A cheer goes up on the road on the southern edge of Kibumba. “We are joyous this afternoon,” says Jean-Baptiste Madiraguha, a well-dressed man of 28, standing amid grinning Rwandan government soldiers and a few knife-wielding young men. They look like interahamwe, the Hutu militia responsible for murdering as many as 1 million Tutsis and reigniting Rwanda’s civil war. Several officials from the defeated Hutu government, now holed up in a shabby hotel in Goma, visited the camp this afternoon, he explains. “They told us that someday soon we will return to Rwanda.” How? Madiraguha says that unless the RPF will share power with the government-in-exile (a demand that Rwanda’s new rulers say they will never accept), he and others will resort to force. “The young people, the soldiers want to go back to war,” he says. “We were defeated because of the arms embargo. But if we can get our hands on weapons and ammunition, we will definitely attack.” The RPF, he says, is “capturing Hutus and carving their eyes out.” The United Nations insists that it is safe for the refugees to return.
Back at the cholera tent run by Doctors Without Borders, a young French doctor named Jean-Charles Pasquier is struggling against despair.
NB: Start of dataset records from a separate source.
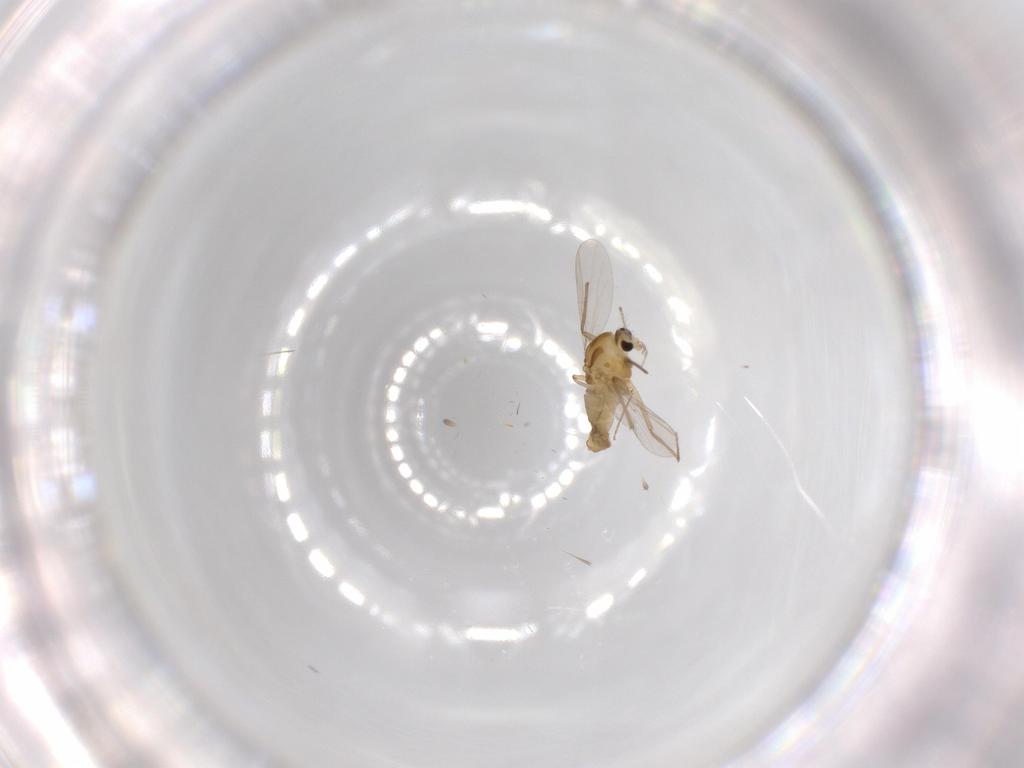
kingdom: Animalia
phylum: Arthropoda
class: Insecta
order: Diptera
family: Chironomidae
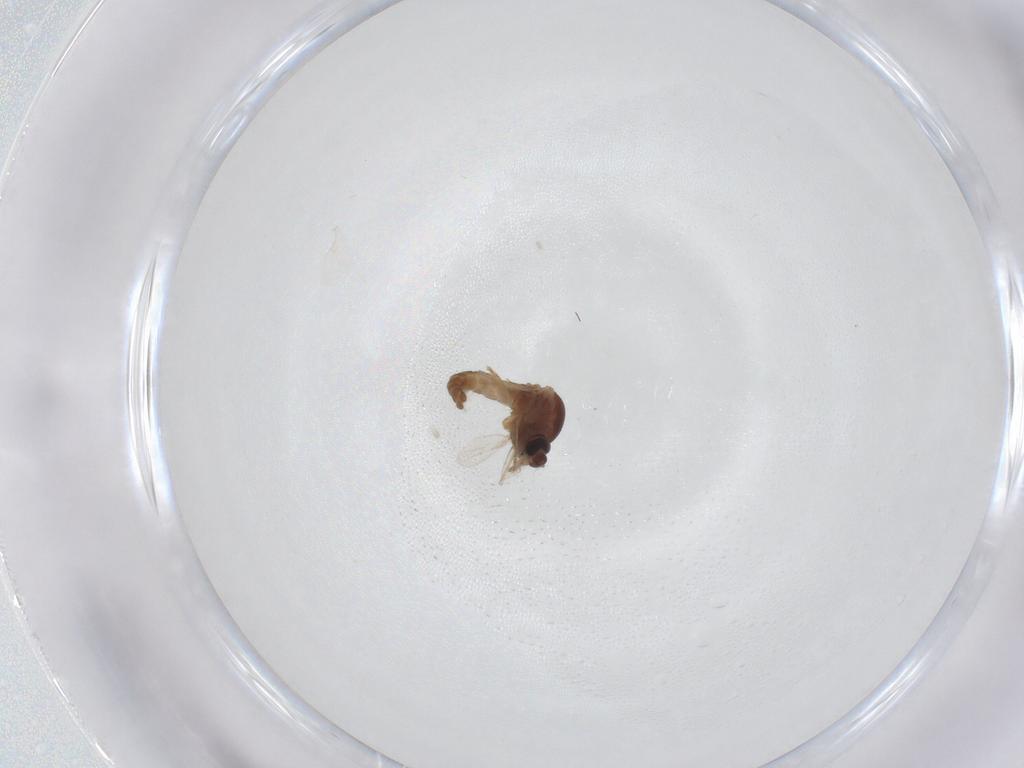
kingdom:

The fact that only eight patients died this morning doesn’t comfort him; he guesses 300 more succumbed during the night elsewhere in the camp. “We only see the ones who have strength left,” says Pasquier. “The weakest can’t walk this far.” Pasquier walks behind the tent, where a dozen people wait for help. He bends and touches a toothless old woman wrapped in a blanket. She moans. “She hasn’t moved for three days,” he says. “She has no family, no friends. She is waiting to die.” He has seen countless others like her: men, women and children who suffer from no medical condition other than exhaustion and a lost will to live. “You have a burst appendix, you have cholera, I can help,” says Pasquier. “But this – this is not a job for a surgeon.”
As dusk begins to settle on Kibumba camp, we set out for Goma. At a bend a few miles down the highway, we come on an accident: a truck stacked high with corpses has plunged off the road and into a grassy field, flinging a half-dozen Zairean body collectors riding on the roof in all directions. The men lie stunned and gravely injured. Beyond them sits the truck, its grisly cargo spilling out the back. A young relief worker surveys the bizarre scene: the dying workers, the day-old corpses. “I thought things couldn’t get any worse in this place,” says a young relief worker. But in the camps of northeast Zaire, the horror confounds all expectations.